¿Qué pasó con la
sociedad?
Sanarse del miedo y del horror es un proceso muy difícil
para las sociedades que han vivido extensos períodos de su historia bajo
regímenes dictatoriales o totalitarios. Y ello es así por muchas razones.
En primer lugar,
porque quienes ejercieron las labores de represión generalmente recurren a
ciertas explicaciones que supuestamente continuarían brindando alguna
legitimidad a las acciones de abuso y aniquilamiento que emprendieron en el
pasado. Asimismo, hay que considerar que, casi siempre, los responsables de
ellas no son exclusivamente miembros de
las fuerzas armadas y de los aparatos especializados de control, sino
que integran también esta categoría sectores muy poderosos de la civilidad, que
aportaron recursos económicos y la ideología que definió taxativamente al
enemigo interno y/o externo que había que exterminar.
En segundo lugar,
porque en la otra vereda se encuentran las víctimas, es decir los que fueron
objeto directo o indirecto de un conjunto de procedimientos destinados a
hacerlos desaparecer como sujetos y a quitarles su dignidad e integridad como
seres humanos, quienes con justa razón temen al olvido y a la impunidad.
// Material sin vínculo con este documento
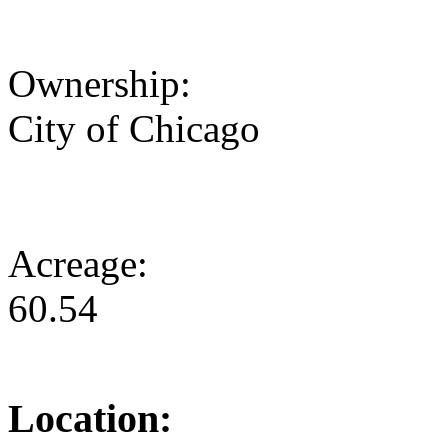
Ownership:
City of Chicago
Acreage:
60.54
Location:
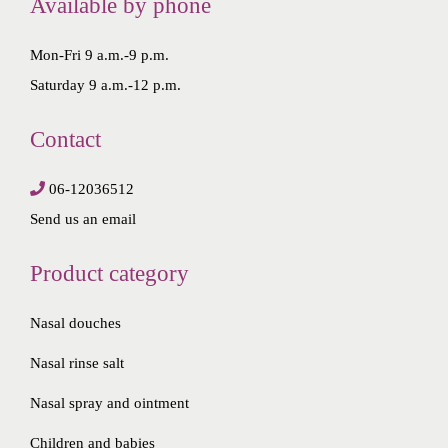
Available by phone
.
0
5
.
Mon-Fri 9 a.m.-9 p.m.
0
Saturday 9 a.m.-12 p.m.
.
Contact
06-12036512
Send us an email
Product category
Nasal douches
Nasal rinse salt
Nasal spray and ointment
Children and babies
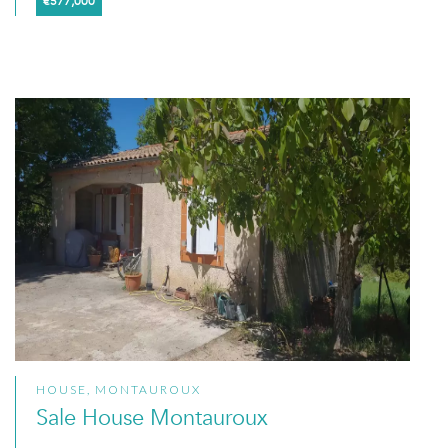
€577,000
HOUSE, MONTAUROUX
Sale House Montauroux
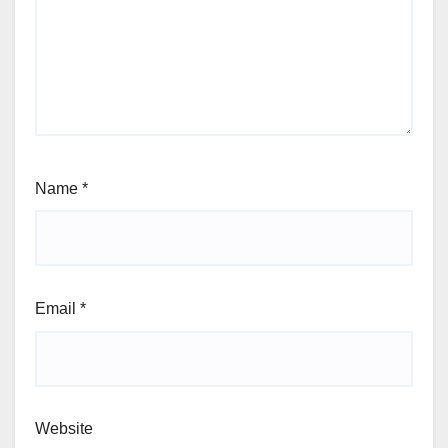
Name
*
Email
*
Website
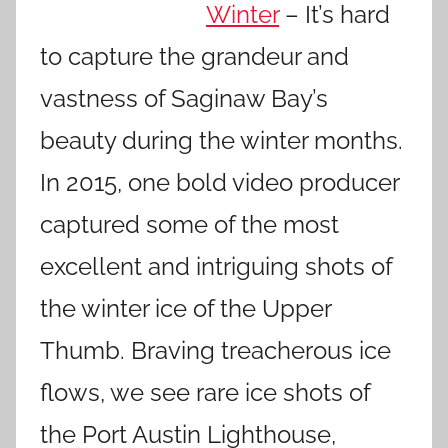
Winter
– It’s hard
to capture the grandeur and
vastness of Saginaw Bay’s
beauty during the winter months.
In 2015, one bold video producer
captured some of the most
excellent and intriguing shots of
the winter ice of the Upper
Thumb. Braving treacherous ice
flows, we see rare ice shots of
the Port Austin Lighthouse,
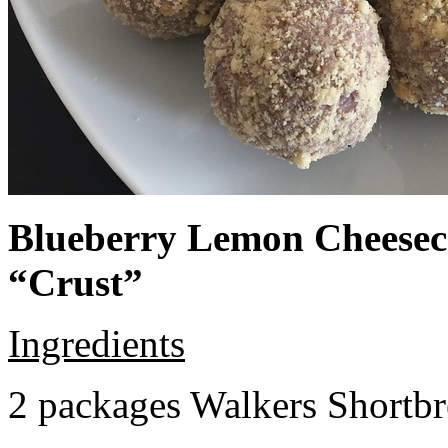
Blueberry Lemon Cheeseca
“Crust”
Ingredients
2 packages Walkers Shortb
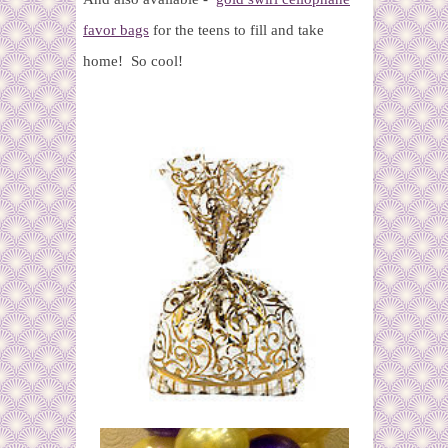
favor bags
for the teens to fill and take
home! So cool!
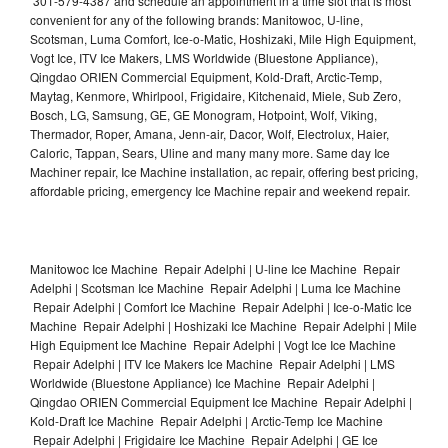
301-579-4387 and schedule an appointment in a time slot that is most
convenient for any of the following brands: Manitowoc, U-line,
Scotsman, Luma Comfort, Ice-o-Matic, Hoshizaki, Mile High Equipment,
Vogt Ice, ITV Ice Makers, LMS Worldwide (Bluestone Appliance),
Qingdao ORIEN Commercial Equipment, Kold-Draft, Arctic-Temp,
Maytag, Kenmore, Whirlpool, Frigidaire, Kitchenaid, Miele, Sub Zero,
Bosch, LG, Samsung, GE, GE Monogram, Hotpoint, Wolf, Viking,
Thermador, Roper, Amana, Jenn-air, Dacor, Wolf, Electrolux, Haier,
Caloric, Tappan, Sears, Uline and many many more. Same day Ice
Machiner repair, Ice Machine installation, ac repair, offering best pricing,
affordable pricing, emergency Ice Machine repair and weekend repair.
Manitowoc Ice Machine Repair Adelphi | U-line Ice Machine Repair
Adelphi | Scotsman Ice Machine Repair Adelphi | Luma Ice Machine
Repair Adelphi | Comfort Ice Machine Repair Adelphi | Ice-o-Matic Ice
Machine Repair Adelphi | Hoshizaki Ice Machine Repair Adelphi | Mile
High Equipment Ice Machine Repair Adelphi | Vogt Ice Ice Machine
Repair Adelphi | ITV Ice Makers Ice Machine Repair Adelphi | LMS
Worldwide (Bluestone Appliance) Ice Machine Repair Adelphi |
Qingdao ORIEN Commercial Equipment Ice Machine Repair Adelphi |
Kold-Draft Ice Machine Repair Adelphi | Arctic-Temp Ice Machine
Repair Adelphi | Frigidaire Ice Machine Repair Adelphi | GE Ice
Y por último, falta quizá lo más importante. ¿Dónde estaba
la sociedad cuando miles de indefensos seres humanos eran conducidos a un
destino del cual jamás se regresaba? ¿Qué hicieron al respecto las
instituciones y las personas comunes y corrientes? Y aquí el abanico es muy
amplio, pasando por quienes se opusieron tempranamente al orden represor, hasta
aquellos otros que lo acogieron con júbilo y que colaboraron de distintas
maneras con el odio imperante; y también están los no pocos que por miedo
prefirieron no ver ni escuchar nada.
Se llega de esta forma al cuadro de una sociedad en parte
cómplice y en parte víctima de sí misma, paralizada por el temor más profundo.
¿Y cómo se sale o se supera una situación tan degradada en términos éticos y
morales?
El primer paso es enfrentarse a la verdad de lo sucedido,
que se haga justicia y que se asuman auténticamente las responsabilidades que a
cada actor le correspondió en los sucesos. Y el segundo paso es que la propia
sociedad sea capaz de sacudirse, sin ambages, de los prejuicios y resabios
autoritarios que permanecen activos durante mucho tiempo después en discursos y
en prácticas cotidianas aparentemente inofensivas.